Source data
.....

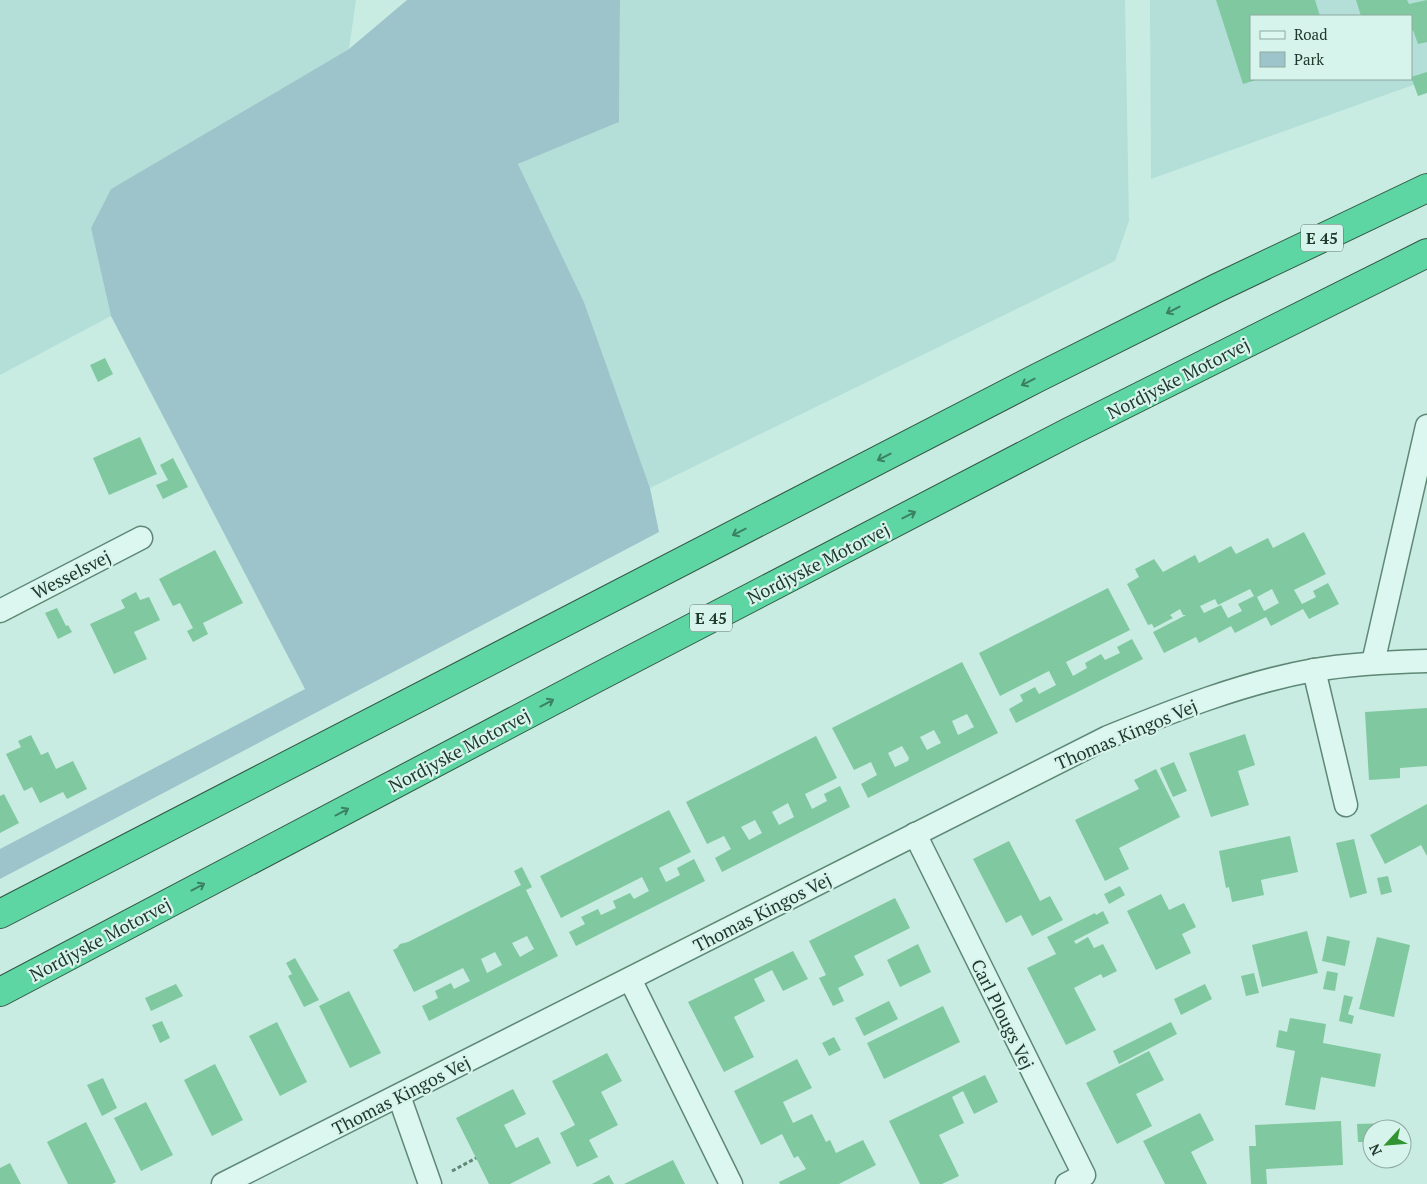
<svg xmlns="http://www.w3.org/2000/svg" width="1427" height="1184" viewBox="0 0 1427 1184" font-family="'PT Serif',serif">
<style>
.farmland{fill:#b3dfd8;fill-rule:evenodd}
.green{fill:#9cc4ca}
.building{fill:#80c89f;fill-rule:evenodd}
.lines{fill:none;stroke-linecap:round;stroke-linejoin:round}
.minor-casing{stroke:#5e8875;stroke-width:25}
.motorway-casing{stroke:#325643;stroke-width:30}
.path{stroke:#5e8875;stroke-width:3;stroke-dasharray:4 2.5;stroke-linecap:butt}
.minor{stroke:#dbf7ef;stroke-width:22}
.motorway{stroke:#5ed6a3;stroke-width:28}
.oneway{stroke:#3c8062}
.labels{text-anchor:middle;dominant-baseline:central;stroke-width:4.5;stroke-linejoin:round;paint-order:stroke}
.shield{fill:#d7f4ec;stroke:#587166;stroke-width:1}
.shield-label{font-size:16px;font-weight:bold;fill:#21392d}
.street-label{font-size:18px;fill:#21392d;stroke:#d7f4ec}
</style>
<rect width="100%" height="100%" fill="#c8ece2"/>
<g class="farmland">
<polygon points="0,0 356,0 349,49 111,189 91,228 111,316 0,375"/>
<polygon points="620,0 1125,0 1129,221 1115,261 650,488 584,302 518,164 619,122"/>
<path d="M1150,0H1427V80L1151,179ZM1251,16H1411V79H1251Z"/>
</g>
<polygon class="green" points="407,0 620,0 619,122 518,164 584,302 650,488 659,532 0,879 0,849 305,689 111,316 91,228 111,189 349,49"/>
<g class="building">
<polygon points="1216,0 1315,0 1320,16 1251,16 1251,79 1259,79 1243,84"/>
<polygon points="1356,0 1407,0 1409,4 1427,0 1427,42 1418,44 1413,30 1411,31 1411,16 1361,16"/>
<polygon points="1427,72 1427,93 1418,96 1411,77"/>
<polygon points="105,358 113,374 98,382 90,365"/>
<polygon points="140,437 157,474 109,495 93,458"/>
<polygon points="173,458 188,487 163,499 156,485 168,480 160,465"/>
<path d="M1304,532L1326,574L1294,590L1302,604L1316,597L1313,591L1328,583L1339,604L1309,619L1303,609L1271,626L1266,617L1235,633L1231,626L1199,643L1196,637L1164,653L1153,632L1186,615H1183L1180,609L1170,615L1173,618L1154,628L1152,624L1148,625L1127,584L1139,577L1135,569L1154,559L1163,572L1195,555L1199,563L1231,546L1236,554L1268,538L1273,548ZM1250,589L1254,596L1238,604L1242,611L1228,618L1221,605L1204,613L1200,606L1215,599L1218,605ZM1272,589L1279,603L1264,611L1257,597Z"/>
<polygon points="215,550 243,603 203,623 208,634 193,642 187,631 193,628 180,603 173,606 159,579"/>
<polygon points="1108,588 1130,630 1066,662 1073,676 1087,668 1085,663 1101,654 1105,660 1120,653 1117,647 1132,639 1143,659 1016,723 1009,709 1023,701 1020,695 1035,687 1039,694 1056,685 1049,671 1000,696 979,653"/>
<polygon points="136,592 140,600 149,597 160,620 134,632 147,659 114,674 90,624 125,608 121,600"/>
<polygon points="57,608 66,626 68,625 72,632 58,639 45,613"/>
<path d="M962,662L998,733L868,798L861,784L877,775L871,762L854,770L832,728ZM967,714L974,727L958,735L952,721ZM934,730L941,743L927,750L920,737ZM902,746L909,758L908,761L895,767L888,753Z"/>
<polygon points="1427,708 1427,766 1400,768 1400,778 1369,780 1365,712"/>
<polygon points="1245,734 1255,765 1238,771 1249,805 1211,817 1189,753"/>
<polygon points="31,735 41,755 48,752 56,769 73,761 87,789 67,799 63,792 40,803 32,787 24,791 6,754 21,747 18,741"/>
<path d="M816,736L837,778L805,794L812,809L827,801L824,794L840,786L850,807L722,872L715,858L731,849L724,836L707,844L686,802ZM788,803L794,817L779,825L772,812ZM755,820L762,833L749,840L741,827Z"/>
<polygon points="1174,762 1187,791 1173,797 1160,768"/>
<polygon points="1156,769 1180,817 1119,848 1129,869 1105,881 1075,820 1139,789 1134,780"/>
<polygon points="4,794 19,823 0,833 0,796"/>
<polygon points="1427,804 1427,856 1421,845 1385,864 1370,835"/>
<polygon points="669,810 691,852 659,868 666,882 680,875 677,868 694,859 705,881 576,946 569,932 585,924 581,917 598,909 601,915 616,908 613,901 630,893 634,899 649,891 642,877 561,918 540,876"/>
<polygon points="1290,836 1298,872 1261,880 1264,895 1232,902 1229,887 1226,888 1219,851"/>
<polygon points="1354,839 1367,893 1350,898 1336,843"/>
<polygon points="1009,841 1040,901 1050,896 1063,920 1032,936 1021,915 1006,923 973,859"/>
<path d="M522,867L532,887L526,890L558,956L429,1021L422,1006L438,998L435,991L451,983L454,989L470,981L463,968L414,992L393,950L397,948L400,944L408,942L521,885L514,871ZM527,936L534,949L520,957L512,943ZM495,952L502,965L487,973L481,959Z"/>
<polygon points="1388,876 1392,892 1381,895 1377,878"/>
<polygon points="1120,886 1125,895 1109,904 1104,894"/>
<polygon points="1161,894 1169,910 1184,903 1196,927 1182,934 1191,953 1156,970 1127,911"/>
<polygon points="895,898 910,928 854,956 864,975 838,988 844,1001 833,1006 819,978 826,975 809,941"/>
<polygon points="1103,911 1109,923 1074,941 1076,944 1088,937 1094,948 1103,944 1117,971 1103,978 1101,974 1074,988 1096,1030 1066,1045 1027,968 1056,954 1047,937 1095,913 1096,915"/>
<polygon points="1307,931 1318,973 1262,987 1252,945"/>
<polygon points="1327,936 1350,941 1345,966 1322,961"/>
<polygon points="1377,937 1410,945 1394,1017 1359,1009"/>
<polygon points="918,944 931,972 900,987 887,960"/>
<polygon points="793,951 808,979 783,991 772,970 754,979 765,1001 734,1017 754,1057 724,1072 688,1002"/>
<polygon points="295,958 319,1000 304,1007 288,976 292,974 286,963"/>
<polygon points="1327,971 1338,973 1335,991 1323,989"/>
<polygon points="1254,973 1259,993 1246,996 1241,976"/>
<polygon points="176,984 183,996 151,1011 145,998"/>
<polygon points="1205,984 1212,999 1181,1015 1174,999"/>
<polygon points="349,991 381,1053 350,1068 319,1006"/>
<polygon points="1344,995 1353,997 1348,1014 1354,1016 1352,1024 1339,1021"/>
<polygon points="889,1001 898,1019 864,1036 855,1018"/>
<polygon points="943,1006 960,1042 884,1079 867,1043"/>
<polygon points="1290,1018 1326,1024 1323,1043 1381,1054 1375,1087 1321,1077 1315,1110 1285,1105 1295,1051 1276,1047 1279,1030 1287,1032"/>
<polygon points="162,1021 170,1038 160,1043 152,1025"/>
<polygon points="277,1022 307,1082 280,1096 249,1036"/>
<polygon points="1171,1022 1177,1034 1119,1064 1113,1051"/>
<polygon points="834,1037 841,1050 829,1056 822,1043"/>
<polygon points="1149,1051 1164,1080 1136,1094 1152,1126 1117,1144 1086,1083"/>
<polygon points="607,1053 622,1081 601,1092 618,1125 589,1140 598,1157 577,1167 560,1133 575,1125 552,1081"/>
<polygon points="797,1059 812,1088 783,1102 793,1123 812,1114 826,1142 830,1140 836,1153 863,1140 876,1165 839,1184 780,1184 779,1182 806,1169 798,1156 794,1158 782,1134 761,1145 734,1091"/>
<polygon points="215,1064 243,1120 212,1136 184,1080"/>
<polygon points="985,1075 998,1102 974,1114 963,1091 952,1097 964,1123 939,1135 959,1176 942,1184 920,1184 889,1121"/>
<polygon points="103,1078 117,1108 102,1116 87,1085"/>
<polygon points="513,1089 526,1114 504,1125 516,1148 538,1137 551,1163 510,1184 489,1184 456,1118"/>
<polygon points="146,1102 173,1155 141,1171 114,1118"/>
<polygon points="1200,1113 1214,1140 1191,1152 1207,1184 1165,1184 1143,1141"/>
<polygon points="1341,1121 1343,1165 1266,1169 1267,1184 1251,1184 1249,1146 1256,1146 1255,1125"/>
<polygon points="86,1122 116,1182 112,1184 68,1184 47,1142"/>
<polygon points="1389,1123 1390,1129 1372,1129 1372,1142 1358,1142 1357,1124"/>
<polygon points="673,1160 685,1184 624,1184"/>
<polygon points="10,1163 21,1184 0,1184 0,1168"/>
<polygon points="609,1175 614,1184 592,1184"/>
</g>
<g class="lines">
<defs>
<g id="minor">
<polyline points="0,611 141,538"/>
<polyline points="1373,663 1427,426"/>
<polyline points="1314,670 1346,805"/>
<polyline points="915,834 1084,1175 1067,1184"/>
<polyline points="630,979 731,1184"/>
<polyline points="399,1096 430,1184"/>
<path d="M223,1184L1108,737C1175,710 1242,683 1314,670C1351,664 1389,662 1427,661"/>
</g>
<g id="motorway">
<polyline points="0,914 1037,378 1217,288 1427,188"/>
<polyline points="0,992 596,678 1069,432 1427,253"/>
</g>
</defs>
<use href="#minor" class="minor-casing"/>
<use href="#motorway" class="motorway-casing"/>
<polyline class="path" points="452,1171 476,1158"/>
<use href="#minor" class="minor"/>
<use href="#motorway" class="motorway"/>
</g>
<defs><path id="oneway-shaft" d="M-6 0H5M1.5-3L5.5 0L1.5 3" fill="none" stroke-width="1.6" stroke-linecap="round" stroke-linejoin="round" transform="scale(1.25)"/></defs>
<g class="oneway">
<use href="#oneway-shaft" transform="translate(1173 310) rotate(153)"/>
<use href="#oneway-shaft" transform="translate(1028 382) rotate(153)"/>
<use href="#oneway-shaft" transform="translate(884 457) rotate(153)"/>
<use href="#oneway-shaft" transform="translate(909 515) rotate(-27)"/>
<use href="#oneway-shaft" transform="translate(739 532) rotate(153)"/>
<use href="#oneway-shaft" transform="translate(547 703) rotate(-28)"/>
<use href="#oneway-shaft" transform="translate(342 812) rotate(-28)"/>
<use href="#oneway-shaft" transform="translate(198 887) rotate(-28)"/>
</g>
<g class="labels">
<g class="shield">
<rect x="1301" y="224.5" width="42" height="27" rx="4"/>
<rect x="690" y="604.5" width="42" height="27" rx="4"/>
</g>
<g class="shield-label">
<text x="1322" y="238">E 45</text>
<text x="711" y="618">E 45</text>
</g>
<g class="street-label">
<text transform="translate(1178 378) rotate(-27)">Nordjyske Motorvej</text>
<text transform="translate(818 563) rotate(-27)">Nordjyske Motorvej</text>
<text transform="translate(71 574) rotate(-27)">Wesselsvej</text>
<text transform="translate(1126 734) rotate(-23)">Thomas Kingos Vej</text>
<text transform="translate(459 750) rotate(-28)">Nordjyske Motorvej</text>
<text transform="translate(762 912) rotate(-27)">Thomas Kingos Vej</text>
<text transform="translate(100 939) rotate(-28)">Nordjyske Motorvej</text>
<text transform="translate(1003 1014) rotate(64)">Carl Plougs Vej</text>
<text transform="translate(401 1095) rotate(-27)">Thomas Kingos Vej</text>
</g>
</g>
<rect x="1250" y="15" width="162" height="65" fill="#d7f4ec" stroke="#8ea9a0"/>
<rect x="1260" y="31" width="25" height="8" fill="#dbf7ef" stroke="#8ea9a0"/>
<text x="1294" y="40" font-size="15" fill="#21392d">Road</text>
<rect x="1260" y="52" width="25" height="15" fill="#9cc4ca" stroke="#8ea9a0"/>
<text x="1294" y="65" font-size="15" fill="#21392d">Park</text>
<g transform="translate(1387 1144) rotate(244)"><circle r="24" fill="#d7f4ec" stroke="#8ea9a0"/>
<path d="M0-4L9 19L0 12L-9 19Z" fill="#319432"/>
<text y="-8" font-size="14" font-weight="bold" text-anchor="middle" fill="#21392d">N</text>
</g>
</svg>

.....

■ **Problem details**:
If a line of the data contains "none", copy it out.

■ **The answer**:
.lines{fill:none;stroke-linecap:round;stroke-linejoin:round}
<defs><path id="oneway-shaft" d="M-6 0H5M1.5-3L5.5 0L1.5 3" fill="none" stroke-width="1.6" stroke-linecap="round" stroke-linejoin="round" transform="scale(1.25)"/></defs>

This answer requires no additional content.